First off, if you’ve done much with with mobile browsers, you must have learned they have little to offer, and they are a mixed bag of HTML5 implementation. (The non-mobile browsers are an equal mixed bag as far as having implemented HTML5.) It’s only the mobile browsers that Adobe is no longer supporting. Not too many years ago, there were no mobile browsers; so basically, Adobe is doing what it has always done as far as providing a Flash plugin for the browsers on our computers. It’s just not going to make them for mobile browsers.

I developed several apps for iOS, and while most have been simple and small, I was able to use the same programming structures I did for “regular” AS3.
Second, Adobe has been making big strides with Flash Builder and Flash Professional in creating AIR tools for working with mobile devices. This allows us to create ActionScirpt 3.0 apps for mobile devices—forget Web pages. Imagine knocking together an app that does something useful (like calculating the best point in relationship to a parabolic mirror to place a kettle to boil water) that can be used worldwide. Or even a game using some of the little structures we’ve been developing and discussing on this blog that you can sell for 99¢ (or more!). So quit thinking of yourself as just a “Web site developer/designer.” You’re an app developer/designer.

Everyone Runs to HTML5! Not!

Earlier this year I wrote a book (Smashing HTML5) published by Wiley, and one of the chores I encountered was testing the examples against several different browsers, including mobile ones. There was not a lot of compatibility, and most mobile browsers were successful with only a small subset of the HTML5 elements.

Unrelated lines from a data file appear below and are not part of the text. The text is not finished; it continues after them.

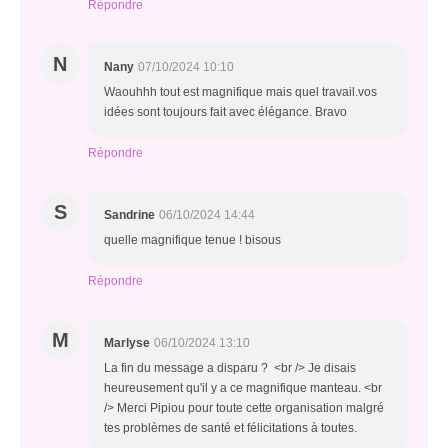
Répondre
N
Nany
07/10/2024 10:10
Waouhhh tout est magnifique mais quel travail.vos
idées sont toujours fait avec élégance. Bravo
Répondre
S
Sandrine
06/10/2024 14:44
quelle magnifique tenue ! bisous
Répondre
M
Marlyse
06/10/2024 13:10
La fin du message a disparu ? <br /> Je disais
heureusement qu'il y a ce magnifique manteau. <br
/> Merci Pipiou pour toute cette organisation malgré
tes problèmes de santé et félicitations à toutes.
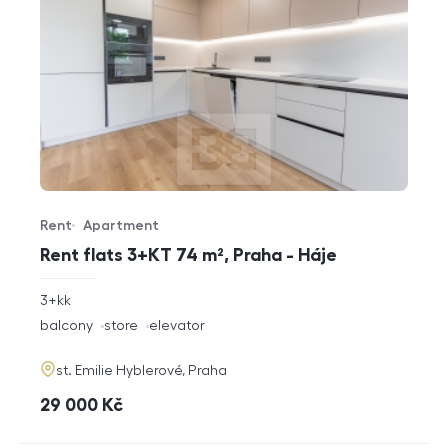
Rent
Apartment
Offer type
Property type
Rent flats 3+KT 74 m², Praha - Háje
rozměry
3+kk
disposition
funkce
balcony
store
elevator
adresa
st. Emilie Hyblerové, Praha
cena
29 000
Kč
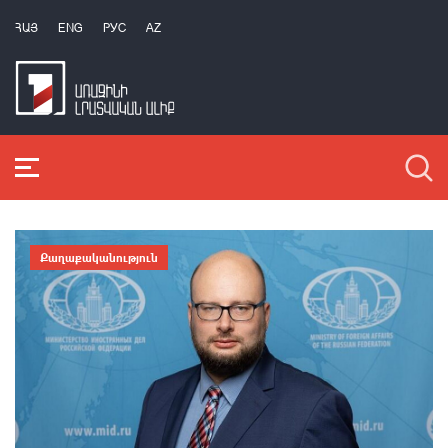
ՀԱՅ
ENG
РУС
AZ
Քաղաքականություն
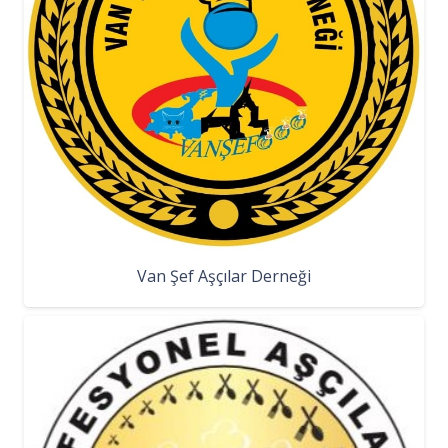
Van Şef Aşçılar Derneği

Over time, let’s hope this improves because if it doesn’t we’ll enter the Second Dark Age of incompatible browsers.

In order to get most of the cooler stuff to work, you need either JavaScript or PHP, and so I included chapters on both. (PHP seems to be more compatible for all browsers than anything else–probably because of the simpler subset of HTML it generates.) I added as much OOP to both as possible, and some of the reviewers didn’t like the fact that it was not more oriented to the DOM or that I didn’t use more procedural examples in the PHP/JavaScript section. What I was trying to do was to write an HTML5 book for 2011 and not 2001, which meant that I used several examples of dealing with a mobile environment. Further, some OOP in JavaScript/PHP is a good thing; so I hope that will move some folks towards structure in both JavaScript and PHP.

However, without Flash in the mix, creating Web apps and pages is frustrating, not because JavaScript and PHP aren’t good programming tools but rather because of browser incompatibility. I’ve got a feeling that to effectively use HTML5 and all of the related CSS3, developers are going to be spending a lot of JavaScript code determining which browser is being used and making the appropriate accommodations. Who wants to sub-code for every possible browser? This includes mobile browsers. My hunch is that they’ll all head for the lowest common denominator, which is probably one of the mobile browsers that is just slightly better than HTML4.

So, I’ve started thinking “Build an App; Not a Web Page.” Let’s hear your thoughts on Adobe’s decisions.